Задания —
1. Перечислите по рецензии на журнал «Петровский мост», что печатается в разделе, где автор нашел самую сильную прозу.
2. К какой дате, согласно рецензии, редакция опубликовала воспоминания Нины Погодиной о военном детстве?
3. Подхватите рецензию на журнал «Петровский мост» и продолжите ее с того места, где она заканчивается.

Отрывок рецензии —
————
Не только поэтам, но и читателям поэтов приходится ворочать «единого слова ради сотни тонн словесной руды». Если авторы, сочиняющие стихи и прозу, сами не нашли крупинок драгметалла, тогда и преодолеваешь пустую породу многостраничных текстов, рифмованных банальностей и миниатюр ни о чем в надежде все-таки отыскать что-нибудь стоящее. Таким тягостным процессом чаще всего становится для рецензента чтение подряд, без пропусков толстого литературного журнала.
Тем не менее второй в нынешнем году номер «Петровского моста» хоть и не слишком щедро, но вознаграждает этот труд. Как ни странно, но самую сильную прозу я обнаружил не в беллетристическом разделе, а там, где печатаются статьи по истории, обзоры книг, публицистика и мемуары. К 70-летию Победы редакция предложила буквально три странички воспоминаний Нины Погодиной о военном детстве. Они написаны на зависть точно и просто. Никаких общих мест. Все свое, когда даже известные по другим мемуарам сюжеты и подробности, начиная с проводов на фронт, гибели отца, жуткого военного голода, увидены словно впервые. Протерли запылившееся стекло, и прошлое обрело ясные, четкие, жесткие очертания.
————
Исходные данные —

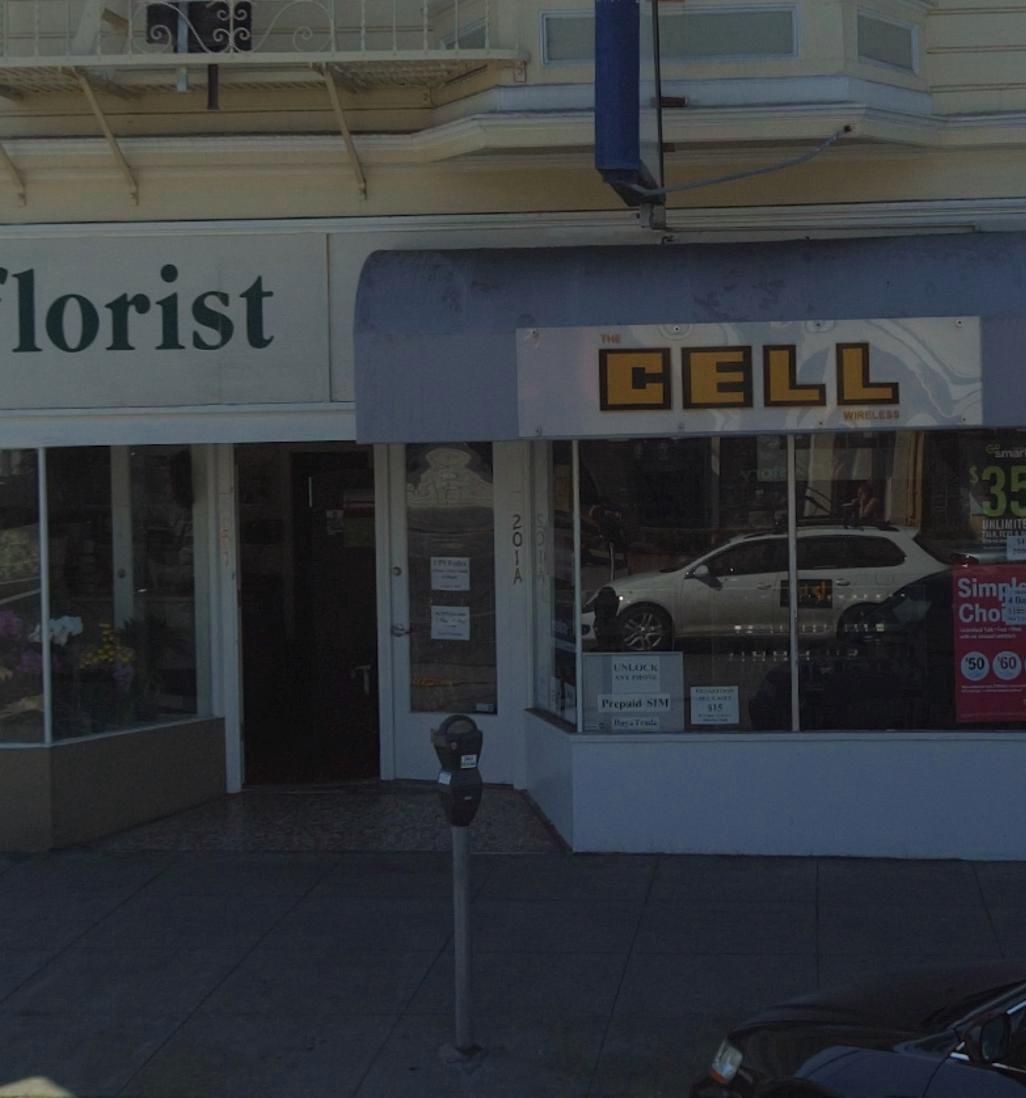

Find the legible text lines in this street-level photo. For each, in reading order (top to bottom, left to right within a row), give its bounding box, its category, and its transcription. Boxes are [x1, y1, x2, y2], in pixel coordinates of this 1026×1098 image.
————
Ответы по заданиям —
1. статьи по истории, обзоры книг, публицистика, мемуары

2. К 70-летию Победы.

3.
Не обессудьте, но я процитирую пару абзацев — по-моему, они того стоят. «Солдаты и офицеры, пришедшие с войны, потянулись к маленькому ребенку, каждому хотелось погладить или угостить малышку. Официантки, посудомойки, не стесняясь, плакали, а я спросила маму, чем дяди пахнут, и мама коротко ответила: «Войной». Тогда я не понимала, что дяди с винтовками пахли смазкой и железом, табаком и потом. Но я безошибочно узнала этот запах войны, когда вернулся с фронта брат отца, мой крестный. Он прижал меня к своей широкой груди, и, почувствовав знакомый запах, я спросила: «Крестный, ты пахнешь войной?» Хотя к тому времени запах войны был для меня уже и запахом крови». Заметки Поповой называются «Войны горчичный вкус».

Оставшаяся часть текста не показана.